Getting back to my recommendations, and why I recommend a compact digital over a DSLR. Unless you plan on producing prints larger than 11 X 14 inches, the image quality of a compact digital is more than high enough to produce excellent quality prints. Most people don’t print many images these days anyway, most of us share our photos electronically and I doubt if any one will ever notice that the images from a compact digital came from one of them rather than a DSLR.
If your goal is nature photography, and I assume it is since that’s what this is about, then having a small, easy to carry, easy to use camera makes more sense. Having your camera with you and ready to use when you are outdoors is the most important thing when it comes to nature photography. Here’s a picture of my Canon Powershot next to my Nikon D 50.

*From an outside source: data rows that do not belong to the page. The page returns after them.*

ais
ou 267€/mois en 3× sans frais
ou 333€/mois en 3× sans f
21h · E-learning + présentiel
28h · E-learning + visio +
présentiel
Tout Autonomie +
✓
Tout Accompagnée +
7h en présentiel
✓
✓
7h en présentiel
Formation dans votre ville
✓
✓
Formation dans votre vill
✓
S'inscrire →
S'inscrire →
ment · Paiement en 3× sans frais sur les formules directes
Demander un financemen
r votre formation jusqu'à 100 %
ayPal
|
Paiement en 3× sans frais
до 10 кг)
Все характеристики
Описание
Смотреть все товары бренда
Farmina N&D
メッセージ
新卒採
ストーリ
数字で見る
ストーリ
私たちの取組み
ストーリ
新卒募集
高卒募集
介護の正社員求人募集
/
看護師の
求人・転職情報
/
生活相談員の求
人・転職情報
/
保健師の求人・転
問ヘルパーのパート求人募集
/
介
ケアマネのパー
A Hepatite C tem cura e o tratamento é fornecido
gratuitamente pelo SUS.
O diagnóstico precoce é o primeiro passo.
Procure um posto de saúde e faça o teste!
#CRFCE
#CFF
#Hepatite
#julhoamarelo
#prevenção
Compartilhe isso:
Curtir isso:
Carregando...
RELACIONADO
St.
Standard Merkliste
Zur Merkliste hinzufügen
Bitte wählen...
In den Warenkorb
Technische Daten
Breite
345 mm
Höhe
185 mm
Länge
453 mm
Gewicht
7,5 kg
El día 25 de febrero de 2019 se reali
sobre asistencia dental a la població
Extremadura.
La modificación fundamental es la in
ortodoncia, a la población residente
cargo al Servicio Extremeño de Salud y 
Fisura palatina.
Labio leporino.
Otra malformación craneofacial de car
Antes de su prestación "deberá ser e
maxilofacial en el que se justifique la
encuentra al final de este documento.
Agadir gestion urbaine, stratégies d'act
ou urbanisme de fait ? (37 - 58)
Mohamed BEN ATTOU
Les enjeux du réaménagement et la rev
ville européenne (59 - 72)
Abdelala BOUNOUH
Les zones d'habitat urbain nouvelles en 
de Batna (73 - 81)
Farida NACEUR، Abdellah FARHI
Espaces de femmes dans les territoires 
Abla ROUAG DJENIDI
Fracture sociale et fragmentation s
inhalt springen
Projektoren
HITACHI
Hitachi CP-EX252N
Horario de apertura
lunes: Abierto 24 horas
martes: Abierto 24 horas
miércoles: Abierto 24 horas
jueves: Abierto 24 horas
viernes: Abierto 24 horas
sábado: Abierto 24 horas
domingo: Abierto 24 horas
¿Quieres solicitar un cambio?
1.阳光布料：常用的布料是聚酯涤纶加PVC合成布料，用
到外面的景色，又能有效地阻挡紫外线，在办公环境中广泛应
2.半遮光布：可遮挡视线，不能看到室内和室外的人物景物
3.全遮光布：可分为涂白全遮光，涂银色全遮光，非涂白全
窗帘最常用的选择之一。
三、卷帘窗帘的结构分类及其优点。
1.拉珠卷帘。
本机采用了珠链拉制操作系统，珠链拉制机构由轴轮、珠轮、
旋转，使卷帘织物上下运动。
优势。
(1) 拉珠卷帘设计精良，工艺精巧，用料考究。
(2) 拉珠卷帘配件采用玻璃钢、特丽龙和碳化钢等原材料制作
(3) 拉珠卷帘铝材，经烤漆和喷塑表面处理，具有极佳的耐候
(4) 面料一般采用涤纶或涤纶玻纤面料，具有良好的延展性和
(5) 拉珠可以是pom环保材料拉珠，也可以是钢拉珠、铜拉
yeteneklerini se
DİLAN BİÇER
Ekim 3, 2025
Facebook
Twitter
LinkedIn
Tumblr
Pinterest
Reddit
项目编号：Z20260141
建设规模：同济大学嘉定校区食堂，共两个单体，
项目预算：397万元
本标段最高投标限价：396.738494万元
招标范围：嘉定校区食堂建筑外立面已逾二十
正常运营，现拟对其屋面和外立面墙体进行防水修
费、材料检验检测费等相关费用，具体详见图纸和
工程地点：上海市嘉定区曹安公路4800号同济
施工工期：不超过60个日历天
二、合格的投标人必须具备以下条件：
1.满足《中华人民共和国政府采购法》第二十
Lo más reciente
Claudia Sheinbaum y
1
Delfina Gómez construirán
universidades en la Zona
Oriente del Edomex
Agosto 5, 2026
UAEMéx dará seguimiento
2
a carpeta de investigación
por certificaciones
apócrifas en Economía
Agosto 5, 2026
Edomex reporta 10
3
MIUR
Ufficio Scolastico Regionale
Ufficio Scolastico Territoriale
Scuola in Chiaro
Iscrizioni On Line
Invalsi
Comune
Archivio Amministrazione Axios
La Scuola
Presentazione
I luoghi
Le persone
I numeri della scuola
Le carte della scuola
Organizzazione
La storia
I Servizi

Sorry about the quality, it was taken with my cell phone camera. But you can see the smaller Canon on the bottom is much smaller than the Nikon with a 70mm-300mm lens. My Canon goes everywhere with me, it does fit in a pocket in bad weather, and in good weather, I often clip it to the chest strap of my pack and can shoot pictures without unclasping it from my pack. Even though it is much smaller, it will do everything the Nikon will do as far as what I need in a camera for nature photography, and more.
Let me explain that by listing the lenses that you will need for nature photography.
- A wide-angle lens of between 24mm and 30 mm
- A short telephoto of between 90mm and 150mm
- A medium to long telephoto of between 300mm and 600 mm
- A macro lens
You’ll notice I didn’t include a normal lens of between 50mm and 55 mm. With my Pentax, the normal lens was the least used lens in my camera bag. I seldom if ever used it for anything other than snapshots of people, and then it was only if I didn’t have time to switch to the 135 mm short telephoto lens I had for it. As I noted earlier, a short telephoto is much better for portrait photography.
My compact digital zooms all the way from a wide angle lens to a 48X telephoto lens. It also has a macro setting that lets me focus in on things less than an inch from the front of the lens. It is a complete set up in one package, no need to stop to change lenses, no need to carry a camera bag that weighs 20 pounds along with me while hiking.
I do normally carry my DSLR with me as well, for one type of photos, action shots. I find I can track moving animals much easier in the viewfinder of my DSLR, it is much faster as far as being ready to shoot quickly, and there is very little shutter lag to it.
There may be people who disagree with my recommendations, but I think starting with an easy to use camera and learning photography first is much easier than starting with a camera that requires a steep learning curve as far as learning how to use the camera before you learn photography.
have been kinda tempted by the new micro 4/3 format for a hiking / everyday camera. reluctant to spend all that money though lol for a new system when i already have a compact. right now i take my dslr, but i tend to leave it on anything more than a car camping trip. mainly use my compact / waterproof for that.
October 25, 2013 at 2:51 am
Thanks for the comment. The only thing harder than deciding on camera gear is lugging it around with you after you purchase it.
October 25, 2013 at 9:09 am
HAHAHA, yeah I’ve been trying to avoid the gear syndrome (reading online, researching, purchasing) and instead figuring out how to get outside more and take pictures.
My friend has a cross country ski trip planned in Yosemite, so I’ll probably bring my old film camera and a small point and shoot. hesitant to fall and land on my dslr lol
October 28, 2013 at 10:36 pm
Thanks, I don’t blame you for wanting to avoid the gear syndrome. I hope that you have a wonderful time in Yosemite!